WORKING DATA:
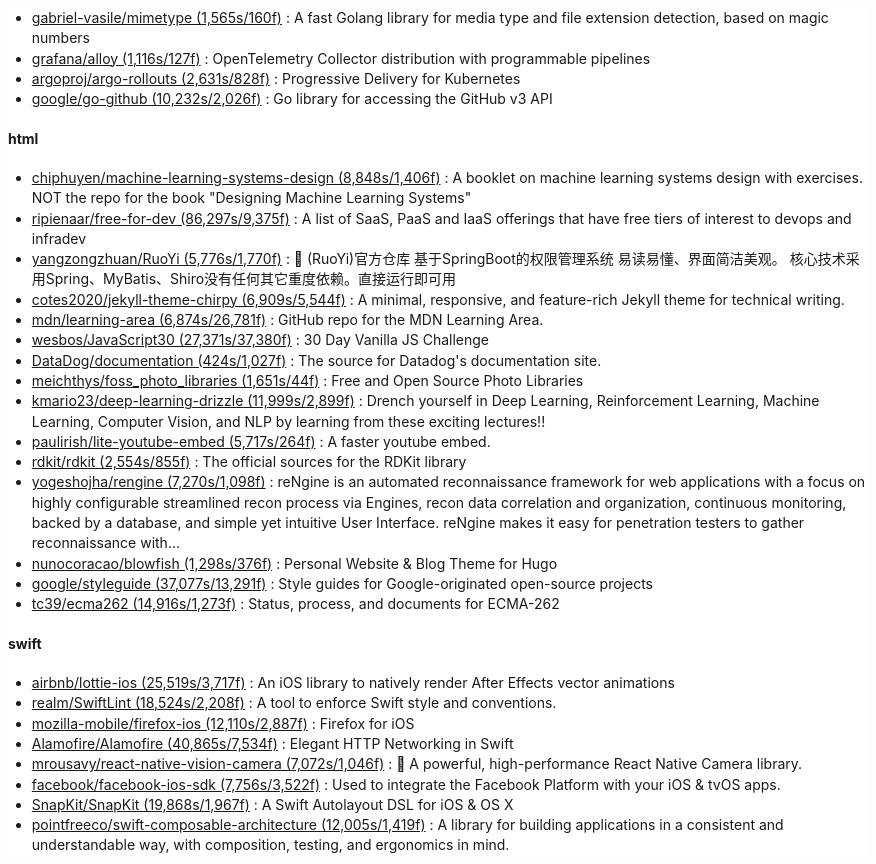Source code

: * [gabriel-vasile/mimetype (1,565s/160f)](https://github.com/gabriel-vasile/mimetype) : A fast Golang library for media type and file extension detection, based on magic numbers
* [grafana/alloy (1,116s/127f)](https://github.com/grafana/alloy) : OpenTelemetry Collector distribution with programmable pipelines
* [argoproj/argo-rollouts (2,631s/828f)](https://github.com/argoproj/argo-rollouts) : Progressive Delivery for Kubernetes
* [google/go-github (10,232s/2,026f)](https://github.com/google/go-github) : Go library for accessing the GitHub v3 API

#### html
* [chiphuyen/machine-learning-systems-design (8,848s/1,406f)](https://github.com/chiphuyen/machine-learning-systems-design) : A booklet on machine learning systems design with exercises. NOT the repo for the book "Designing Machine Learning Systems"
* [ripienaar/free-for-dev (86,297s/9,375f)](https://github.com/ripienaar/free-for-dev) : A list of SaaS, PaaS and IaaS offerings that have free tiers of interest to devops and infradev
* [yangzongzhuan/RuoYi (5,776s/1,770f)](https://github.com/yangzongzhuan/RuoYi) : 🎉 (RuoYi)官方仓库 基于SpringBoot的权限管理系统 易读易懂、界面简洁美观。 核心技术采用Spring、MyBatis、Shiro没有任何其它重度依赖。直接运行即可用
* [cotes2020/jekyll-theme-chirpy (6,909s/5,544f)](https://github.com/cotes2020/jekyll-theme-chirpy) : A minimal, responsive, and feature-rich Jekyll theme for technical writing.
* [mdn/learning-area (6,874s/26,781f)](https://github.com/mdn/learning-area) : GitHub repo for the MDN Learning Area.
* [wesbos/JavaScript30 (27,371s/37,380f)](https://github.com/wesbos/JavaScript30) : 30 Day Vanilla JS Challenge
* [DataDog/documentation (424s/1,027f)](https://github.com/DataDog/documentation) : The source for Datadog's documentation site.
* [meichthys/foss_photo_libraries (1,651s/44f)](https://github.com/meichthys/foss_photo_libraries) : Free and Open Source Photo Libraries
* [kmario23/deep-learning-drizzle (11,999s/2,899f)](https://github.com/kmario23/deep-learning-drizzle) : Drench yourself in Deep Learning, Reinforcement Learning, Machine Learning, Computer Vision, and NLP by learning from these exciting lectures!!
* [paulirish/lite-youtube-embed (5,717s/264f)](https://github.com/paulirish/lite-youtube-embed) : A faster youtube embed.
* [rdkit/rdkit (2,554s/855f)](https://github.com/rdkit/rdkit) : The official sources for the RDKit library
* [yogeshojha/rengine (7,270s/1,098f)](https://github.com/yogeshojha/rengine) : reNgine is an automated reconnaissance framework for web applications with a focus on highly configurable streamlined recon process via Engines, recon data correlation and organization, continuous monitoring, backed by a database, and simple yet intuitive User Interface. reNgine makes it easy for penetration testers to gather reconnaissance with…
* [nunocoracao/blowfish (1,298s/376f)](https://github.com/nunocoracao/blowfish) : Personal Website & Blog Theme for Hugo
* [google/styleguide (37,077s/13,291f)](https://github.com/google/styleguide) : Style guides for Google-originated open-source projects
* [tc39/ecma262 (14,916s/1,273f)](https://github.com/tc39/ecma262) : Status, process, and documents for ECMA-262

#### swift
* [airbnb/lottie-ios (25,519s/3,717f)](https://github.com/airbnb/lottie-ios) : An iOS library to natively render After Effects vector animations
* [realm/SwiftLint (18,524s/2,208f)](https://github.com/realm/SwiftLint) : A tool to enforce Swift style and conventions.
* [mozilla-mobile/firefox-ios (12,110s/2,887f)](https://github.com/mozilla-mobile/firefox-ios) : Firefox for iOS
* [Alamofire/Alamofire (40,865s/7,534f)](https://github.com/Alamofire/Alamofire) : Elegant HTTP Networking in Swift
* [mrousavy/react-native-vision-camera (7,072s/1,046f)](https://github.com/mrousavy/react-native-vision-camera) : 📸 A powerful, high-performance React Native Camera library.
* [facebook/facebook-ios-sdk (7,756s/3,522f)](https://github.com/facebook/facebook-ios-sdk) : Used to integrate the Facebook Platform with your iOS & tvOS apps.
* [SnapKit/SnapKit (19,868s/1,967f)](https://github.com/SnapKit/SnapKit) : A Swift Autolayout DSL for iOS & OS X
* [pointfreeco/swift-composable-architecture (12,005s/1,419f)](https://github.com/pointfreeco/swift-composable-architecture) : A library for building applications in a consistent and understandable way, with composition, testing, and ergonomics in mind.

WHAT IS NEEDED: Repeat the records above line for line, leaving out the pictures.

EXERCISE ANSWER:
Source code

: * [gabriel-vasile/mimetype (1,565s/160f)](https://github.com/gabriel-vasile/mimetype) : A fast Golang library for media type and file extension detection, based on magic numbers
* [grafana/alloy (1,116s/127f)](https://github.com/grafana/alloy) : OpenTelemetry Collector distribution with programmable pipelines
* [argoproj/argo-rollouts (2,631s/828f)](https://github.com/argoproj/argo-rollouts) : Progressive Delivery for Kubernetes
* [google/go-github (10,232s/2,026f)](https://github.com/google/go-github) : Go library for accessing the GitHub v3 API

#### html
* [chiphuyen/machine-learning-systems-design (8,848s/1,406f)](https://github.com/chiphuyen/machine-learning-systems-design) : A booklet on machine learning systems design with exercises. NOT the repo for the book "Designing Machine Learning Systems"
* [ripienaar/free-for-dev (86,297s/9,375f)](https://github.com/ripienaar/free-for-dev) : A list of SaaS, PaaS and IaaS offerings that have free tiers of interest to devops and infradev
* [yangzongzhuan/RuoYi (5,776s/1,770f)](https://github.com/yangzongzhuan/RuoYi) : 🎉 (RuoYi)官方仓库 基于SpringBoot的权限管理系统 易读易懂、界面简洁美观。 核心技术采用Spring、MyBatis、Shiro没有任何其它重度依赖。直接运行即可用
* [cotes2020/jekyll-theme-chirpy (6,909s/5,544f)](https://github.com/cotes2020/jekyll-theme-chirpy) : A minimal, responsive, and feature-rich Jekyll theme for technical writing.
* [mdn/learning-area (6,874s/26,781f)](https://github.com/mdn/learning-area) : GitHub repo for the MDN Learning Area.
* [wesbos/JavaScript30 (27,371s/37,380f)](https://github.com/wesbos/JavaScript30) : 30 Day Vanilla JS Challenge
* [DataDog/documentation (424s/1,027f)](https://github.com/DataDog/documentation) : The source for Datadog's documentation site.
* [meichthys/foss_photo_libraries (1,651s/44f)](https://github.com/meichthys/foss_photo_libraries) : Free and Open Source Photo Libraries
* [kmario23/deep-learning-drizzle (11,999s/2,899f)](https://github.com/kmario23/deep-learning-drizzle) : Drench yourself in Deep Learning, Reinforcement Learning, Machine Learning, Computer Vision, and NLP by learning from these exciting lectures!!
* [paulirish/lite-youtube-embed (5,717s/264f)](https://github.com/paulirish/lite-youtube-embed) : A faster youtube embed.
* [rdkit/rdkit (2,554s/855f)](https://github.com/rdkit/rdkit) : The official sources for the RDKit library
* [yogeshojha/rengine (7,270s/1,098f)](https://github.com/yogeshojha/rengine) : reNgine is an automated reconnaissance framework for web applications with a focus on highly configurable streamlined recon process via Engines, recon data correlation and organization, continuous monitoring, backed by a database, and simple yet intuitive User Interface. reNgine makes it easy for penetration testers to gather reconnaissance with…
* [nunocoracao/blowfish (1,298s/376f)](https://github.com/nunocoracao/blowfish) : Personal Website & Blog Theme for Hugo
* [google/styleguide (37,077s/13,291f)](https://github.com/google/styleguide) : Style guides for Google-originated open-source projects
* [tc39/ecma262 (14,916s/1,273f)](https://github.com/tc39/ecma262) : Status, process, and documents for ECMA-262

#### swift
* [airbnb/lottie-ios (25,519s/3,717f)](https://github.com/airbnb/lottie-ios) : An iOS library to natively render After Effects vector animations
* [realm/SwiftLint (18,524s/2,208f)](https://github.com/realm/SwiftLint) : A tool to enforce Swift style and conventions.
* [mozilla-mobile/firefox-ios (12,110s/2,887f)](https://github.com/mozilla-mobile/firefox-ios) : Firefox for iOS
* [Alamofire/Alamofire (40,865s/7,534f)](https://github.com/Alamofire/Alamofire) : Elegant HTTP Networking in Swift
* [mrousavy/react-native-vision-camera (7,072s/1,046f)](https://github.com/mrousavy/react-native-vision-camera) : 📸 A powerful, high-performance React Native Camera library.
* [facebook/facebook-ios-sdk (7,756s/3,522f)](https://github.com/facebook/facebook-ios-sdk) : Used to integrate the Facebook Platform with your iOS & tvOS apps.
* [SnapKit/SnapKit (19,868s/1,967f)](https://github.com/SnapKit/SnapKit) : A Swift Autolayout DSL for iOS & OS X
* [pointfreeco/swift-composable-architecture (12,005s/1,419f)](https://github.com/pointfreeco/swift-composable-architecture) : A library for building applications in a consistent and understandable way, with composition, testing, and ergonomics in mind.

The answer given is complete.